MORELLI, Erica Christina, Geology, Oberlin College, Oberlin, OH 44074 and PARSONS-HUBBARD, Karla, Geology Dept, Oberlin College, Oberlin College, 52 W. Lorain St, Oberlin, OH 44074, emorelli35@gmail.com

A belt of Late Cretaceous authigenic carbonate mounds extends from South Dakota to New Mexico and represents carbonate formed from effluence of hydrocarbon to the sediment-water interface during the time of the Western Interior Seaway (Late Campanian). Petrographic studies of these exposures in Pueblo County, Colorado, known as the Tepee Buttes, reveal complicated carbonate structures typical of seep carbonates. Closer inspection reveals a high degree of recrystallization and a variety of void and pore spaces both open and infilled. The types of voids and pores as well as their history of formation and infill can reveal much about the depositional and diagenetic history of these complicated rocks. Pore spaces present in hand sample and thin section are herein classified into three categories: boring holes created by organisms when rock was exposed at or near the sediment-water interface, conduit holes created as hydrocarbon fluids escaped through the sediment-water interface, and dissolution cavities which are a later diagenetic feature containing void spaces and dissolved bivalve shells. The three different types of pore spaces make up roughly 47% of the total rock, with boring and conduit holes making up roughly 15% of total pore spaces and dissolution cavities occupying the remaining 85% of pore spaces.

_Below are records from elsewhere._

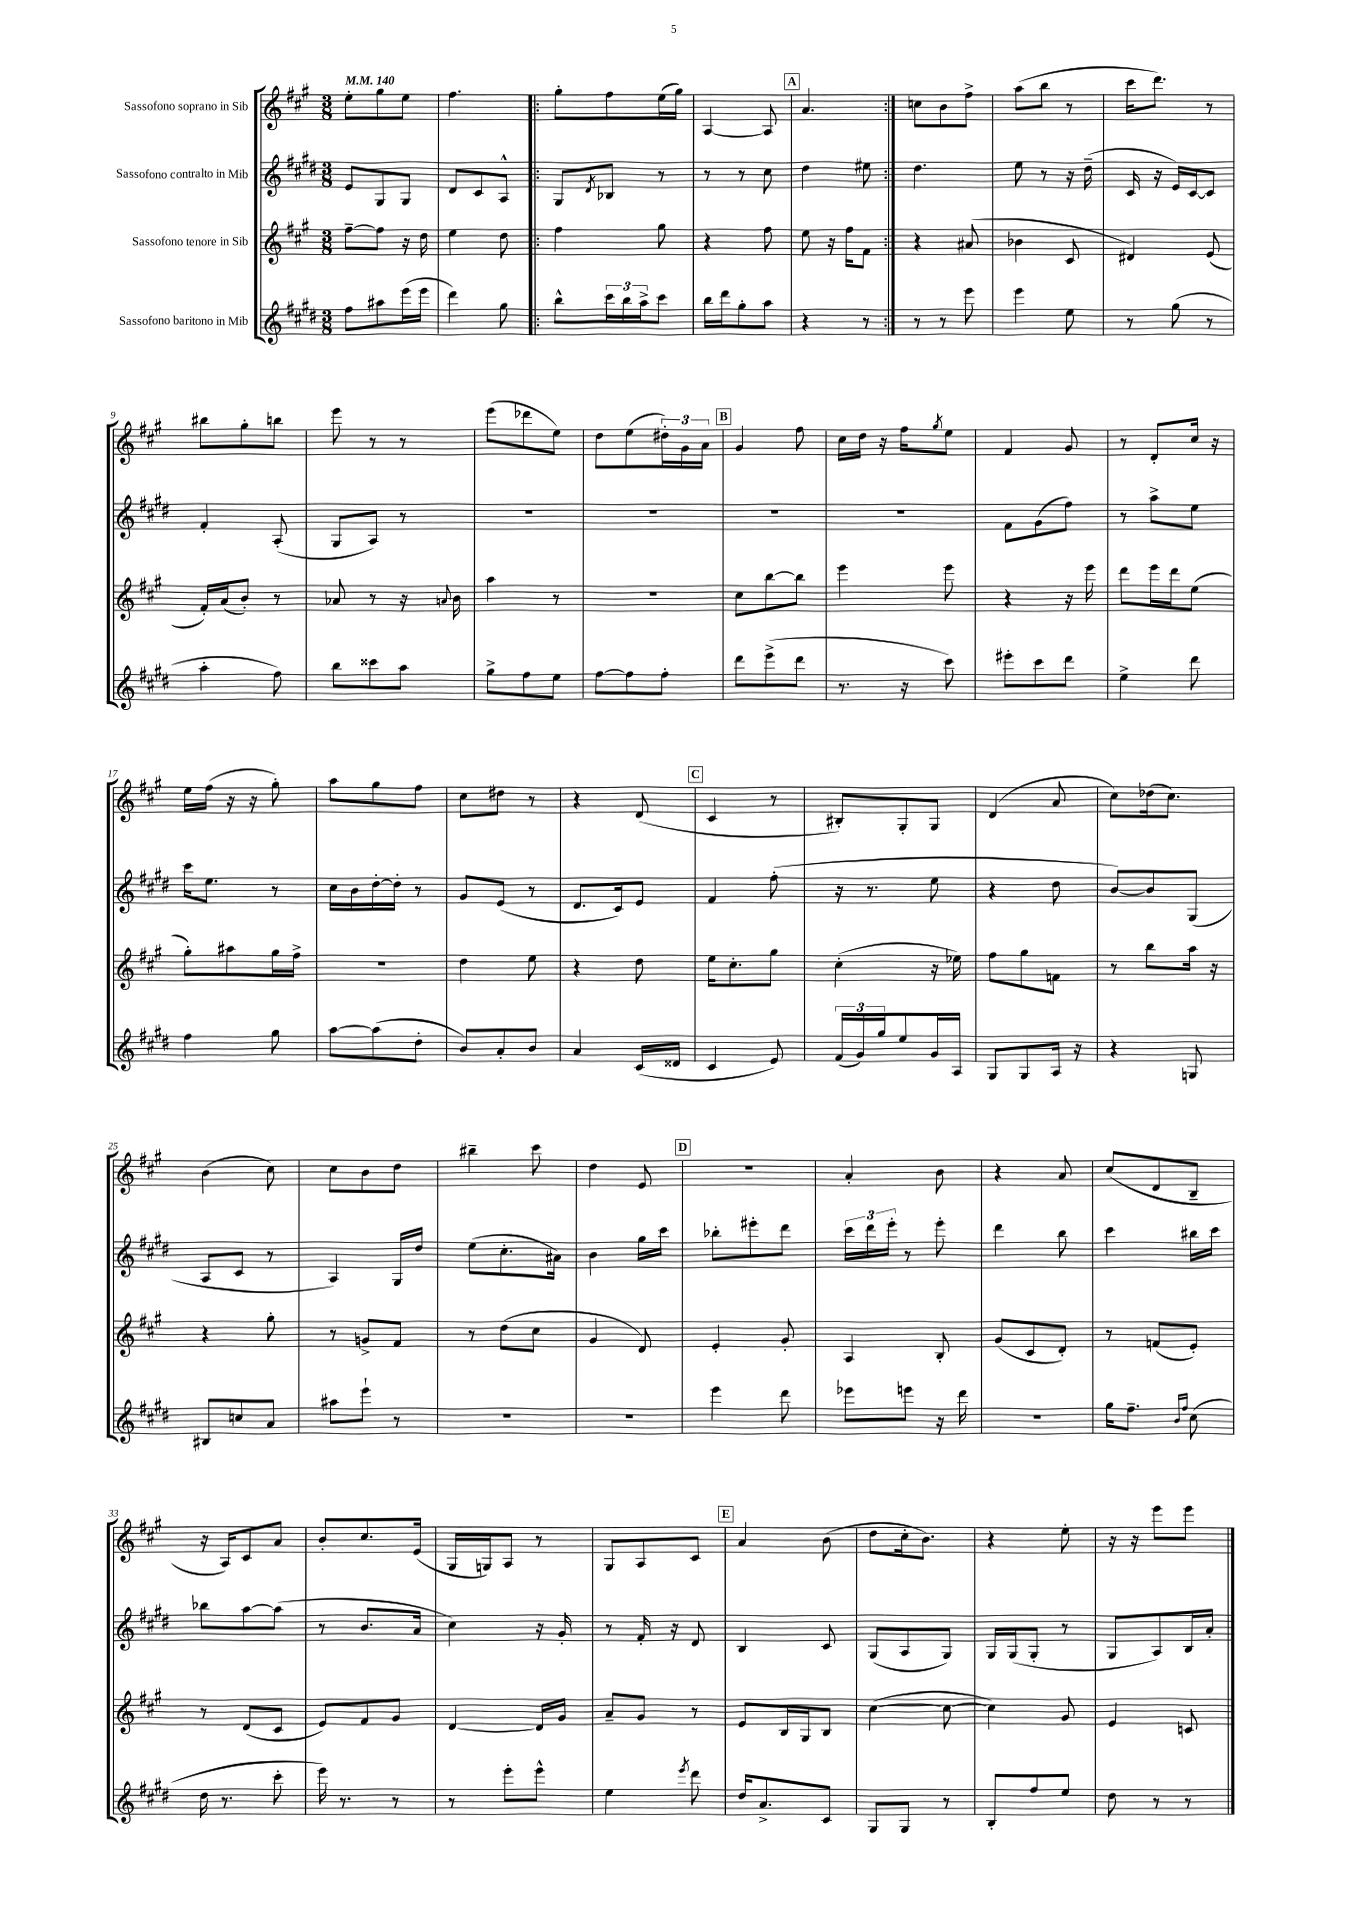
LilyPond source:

<<
\new StaffGroup <<
\new Staff = "s0" \with { instrumentName = "Sassofono soprano in Sib" } {
    \clef treble \key a \major \numericTimeSignature \time 3/8 \tempo 4 = 140
    e''8-. gis''8 e''8 |
    fis''4. |
    \repeat volta 2 { gis''8-. fis''8 e''16( gis''16) |
    a4~ a8 |
    \mark \markup { \box "A" } a'4. | }
    c''8 b'8 fis''8-> |
    a''8( b''8 r8 |
    cis'''16 d'''8.) r8 |
    bis''8 gis''8-. b''8 |
    e'''8 r8 r8 |
    e'''8( des'''8 e''8) |
    d''8 e''8( \tuplet 3/2 { dis''16-.) gis'16 a'16 } |
    \mark \markup { \box "B" } gis'4 fis''8 |
    cis''16 d''16 r16 fis''16 \acciaccatura { gis''8 } e''8 |
    fis'4 gis'8 |
    r8 d'8-. cis''16 r16 |
    e''16 fis''16( r16 r16 gis''8-.) |
    a''8 gis''8 fis''8 |
    cis''8 dis''8 r8 |
    r4 d'8( |
    \mark \markup { \box "C" } cis'4 r8 |
    bis8-.) gis8-. gis8 |
    d'4( a'8 |
    cis''8) des''16( cis''8.) |
    b'4( cis''8) |
    cis''8 b'8 d''8 |
    bis''4-- cis'''8 |
    d''4 e'8 |
    \mark \markup { \box "D" } R4. |
    a'4-. b'8 |
    r4 a'8 |
    cis''8( d'8 b8-- |
    r16 a16) cis'8 a'8 |
    b'8-. cis''8. e'16( |
    gis16 g16) a8 r8 |
    gis8 a8 cis'8 |
    \mark \markup { \box "E" } a'4 b'8( |
    d''8 cis''16-. b'8.) |
    r4 e''8-. |
    r16 r16 e'''8 e'''8 \bar "|." |
}
\new Staff = "s1" \with { instrumentName = "Sassofono contralto in Mib" } {
    \clef treble \key e \major \numericTimeSignature \time 3/8
    e'8 gis8 gis8 |
    dis'8 cis'8 a8-^ |
    \repeat volta 2 { gis8 \acciaccatura { dis'8 } bes8 r8 |
    r8 r8 cis''8 |
    \mark \markup { \box "A" } dis''4 eis''8 | }
    dis''4. |
    e''8 r8 r16 dis''16--( |
    cis'16 r16 e'16) cis'16~ cis'8 |
    fis'4-. a8-.( |
    gis8 a8) r8 |
    R4. |
    R4. |
    \mark \markup { \box "B" } R4. |
    R4. |
    fis'8 gis'8( fis''8) |
    r8 a''8-> e''8 |
    cis'''16 e''8. r8 |
    cis''16 b'16 dis''16~-. dis''16-. r8 |
    gis'8 e'8( r8 |
    dis'8. cis'16) e'8 |
    \mark \markup { \box "C" } fis'4 fis''8-.( |
    r16 r8. e''8 |
    r4 dis''8 |
    b'8~) b'8 gis8( |
    a8 cis'8 r8 |
    a4) gis16 dis''16 |
    e''8( cis''8.-. ais'16) |
    b'4 gis''16 cis'''16 |
    \mark \markup { \box "D" } bes''8-. eis'''8-. dis'''8 |
    \tuplet 3/2 { cis'''16 dis'''16 e'''16-. } r8 e'''8-. |
    dis'''4 b''8 |
    cis'''4 bis''16 cis'''16 |
    bes''8 a''8~ a''8( |
    r8 b'8. a'16 |
    cis''4) r16 gis'16-. |
    r8 fis'16-. r16 dis'8 |
    \mark \markup { \box "E" } b4 cis'8 |
    gis8( a8 gis8) |
    gis16 gis16( gis8-. r8 |
    gis8 a8) b16 a'16-. \bar "|." |
}
\new Staff = "s2" \with { instrumentName = "Sassofono tenore in Sib" } {
    \clef treble \key a \major \numericTimeSignature \time 3/8
    fis''8~-- fis''8 r16 d''16 |
    e''4 d''8 |
    \repeat volta 2 { fis''4 gis''8 |
    r4 fis''8 |
    \mark \markup { \box "A" } e''8 r16 fis''16 fis'8 | }
    r4 ais'8( |
    bes'4 cis'8 |
    dis'4) e'8( |
    fis'16-.) a'16( b'8-.) r8 |
    aes'8 r8 r16 \appoggiatura { a'8 } b'16 |
    a''4 r8 |
    R4. |
    \mark \markup { \box "B" } cis''8 b''8~ b''8 |
    e'''4 e'''8 |
    r4 r16 e'''16 |
    d'''8 e'''16 d'''16 e''8( |
    gis''8-.) ais''8 gis''16 fis''16-> |
    R4. |
    d''4 e''8 |
    r4 d''8 |
    \mark \markup { \box "C" } e''16 cis''8.-. gis''8 |
    cis''4-.( r16 ees''16) |
    fis''8 gis''8 f'8 |
    r8 b''8 a''16 r16 |
    r4 gis''8-. |
    r8 g'8-> fis'8 |
    r8 d''8( cis''8 |
    gis'4 d'8) |
    \mark \markup { \box "D" } e'4-. gis'8-. |
    a4 b8-. |
    gis'8( cis'8 d'8-.) |
    r8 f'8( e'8-.) |
    r8 d'8( cis'8 |
    e'8) fis'8 gis'8 |
    d'4~ d'16 gis'16 |
    a'8-- gis'8 r8 |
    \mark \markup { \box "E" } e'8 b16 gis16 b8 |
    cis''4~( cis''8~ |
    cis''4) gis'8 |
    e'4 c'8 \bar "|." |
}
\new Staff = "s3" \with { instrumentName = "Sassofono baritono in Mib" } {
    \clef treble \key e \major \numericTimeSignature \time 3/8
    fis''8 ais''8 e'''16( e'''16 |
    dis'''4) gis''8 |
    \repeat volta 2 { b''8-^ \tuplet 3/2 { cis'''16 b''16 a''16-> } cis'''8 |
    b''16 dis'''16 gis''8-. a''8 |
    \mark \markup { \box "A" } r4 r8 | }
    r8 r8 e'''8 |
    e'''4 e''8 |
    r8 gis''8( r8 |
    a''4-. fis''8) |
    b''8 cisis'''8 a''8 |
    gis''8-> fis''8 e''8 |
    fis''8~ fis''8 fis''8-. |
    \mark \markup { \box "B" } dis'''8 e'''8->( dis'''8 |
    r8. r16 cis'''8) |
    eis'''8-. cis'''8 dis'''8 |
    e''4-> dis'''8 |
    fis''4 gis''8 |
    a''8~ a''8( dis''8-. |
    b'8) a'8-. b'8 |
    a'4 cis'16( disis'16 |
    \mark \markup { \box "C" } cis'4 e'8) |
    \tuplet 3/2 { fis'16( gis'16) gis''16 } e''8 gis'16 a16 |
    gis8 gis8 a16 r16 |
    r4 g8 |
    bis8 c''8 a'8 |
    ais''8 e'''8-! r8 |
    R4. |
    R4. |
    \mark \markup { \box "D" } e'''4 dis'''8 |
    ees'''8 e'''8 r16 dis'''16 |
    R4. |
    gis''16 fis''8.-- \grace { b'16 fis''16 } cis''8( |
    dis''16 r8. cis'''8-. |
    e'''16) r8. r8 |
    r8 e'''8-. e'''8-^ |
    e''4 \acciaccatura { e'''8 } dis'''8 |
    \mark \markup { \box "E" } dis''16 a'8.-> cis'8 |
    gis8 gis8 r8 |
    b8-. fis''8 e''8 |
    dis''8 r8 r8 \bar "|." |
}
>>
>>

Closer examination via SEM, reveals a difference in magnesium to calcium ratios of replaced bivalve shells (0.00) versus calcitic in-filling of other pore spaces (0.02 - 0.11). Cross-cutting relationships seen in the three different categories of pore spaces seem to indicate a relative timing of events with conduits forming concurrently with soft matrix formation (Stage 1), boring holes appearing after the hardening of matrix rock (Stage 2), and dissolution cavities occurring during several periods of diagenesis (Stages 3+) that occurred throughout the recession of the Western Interior Seaway and during later exposure to non-marine conditions. SEM results and size of blocky calcite crystals within dissolution spaces show that void space crystallization preceded and was distinct from bivalve shell recrystallization. Despite the complex overprinting, existence of visible trace fossils points to an ecosystem that is similar to those surrounding authigenic carbonate seep sites in the present day.